Her, giggling and safe.
On my shoulders, where she always knows the view is better.

I now identify bird calls like I’m auditioning for National Geographic.

“That’s a robin,” I say confidently to no one, while my daughter asks if we’re almost done walking.

I track the weather like it’s a competitive sport. And last week, I spent an hour comparing beginner fishing poles for my daughter.

She has no concept of fishing. But I’m determined to make it our new bonding activity.

I don’t fish. I barely know how to tie a hook. But suddenly I’m comparing reel types like I’ve been doing this since the nineties.

Am I spiraling or evolving?
Hard to say.

It’s not glamorous. There are nights I fall into bed smelling like dirt and peanut butter.

I carry the emotional load, the physical load, and sometimes, literally, the actual child load. But somehow, I keep showing up.

Sometimes it’s in a sun-protective button-up shirt still covered in last week’s coffee. Sometimes with birdseed in the car cupholder. Sometimes with zero clue what I’m doing but always with love, humor, and a pocket knife in my bag just in case.

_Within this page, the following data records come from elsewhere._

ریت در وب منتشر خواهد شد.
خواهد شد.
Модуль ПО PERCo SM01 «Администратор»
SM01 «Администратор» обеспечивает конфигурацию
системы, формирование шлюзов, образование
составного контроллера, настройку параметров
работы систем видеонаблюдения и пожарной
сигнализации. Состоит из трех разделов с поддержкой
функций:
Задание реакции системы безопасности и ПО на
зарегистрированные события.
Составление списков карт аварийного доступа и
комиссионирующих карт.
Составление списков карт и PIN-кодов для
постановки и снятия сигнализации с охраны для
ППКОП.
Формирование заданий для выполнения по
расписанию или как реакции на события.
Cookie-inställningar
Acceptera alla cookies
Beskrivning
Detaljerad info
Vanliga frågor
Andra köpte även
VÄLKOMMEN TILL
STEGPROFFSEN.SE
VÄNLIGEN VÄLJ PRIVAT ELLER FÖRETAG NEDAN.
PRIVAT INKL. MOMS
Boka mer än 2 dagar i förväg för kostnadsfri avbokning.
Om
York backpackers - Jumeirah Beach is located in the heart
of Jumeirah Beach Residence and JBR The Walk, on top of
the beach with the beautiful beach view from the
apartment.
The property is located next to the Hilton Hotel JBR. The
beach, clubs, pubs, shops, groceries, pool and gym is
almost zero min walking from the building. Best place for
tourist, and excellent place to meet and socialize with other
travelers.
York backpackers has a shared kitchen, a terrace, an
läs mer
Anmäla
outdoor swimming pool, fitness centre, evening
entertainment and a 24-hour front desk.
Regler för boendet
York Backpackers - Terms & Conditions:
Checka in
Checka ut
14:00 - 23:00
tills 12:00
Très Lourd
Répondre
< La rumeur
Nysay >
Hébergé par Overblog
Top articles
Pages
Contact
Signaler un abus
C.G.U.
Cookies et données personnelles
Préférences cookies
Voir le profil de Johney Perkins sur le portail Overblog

I’ve traded brunch for bug spray. My idea of fun is researching camper tops for my Toyota Tundra. And when I’m swinging my daughter in a hammock by the river I think:

I may be tired.
I may not remember the last time I shaved my legs.
But I am absolutely thriving in my weird, beautiful, resourceful, grandpa-energy era of single motherhood.

And I wouldn’t trade it for anything.
Except maybe a nap.
And some help carrying this child uphill.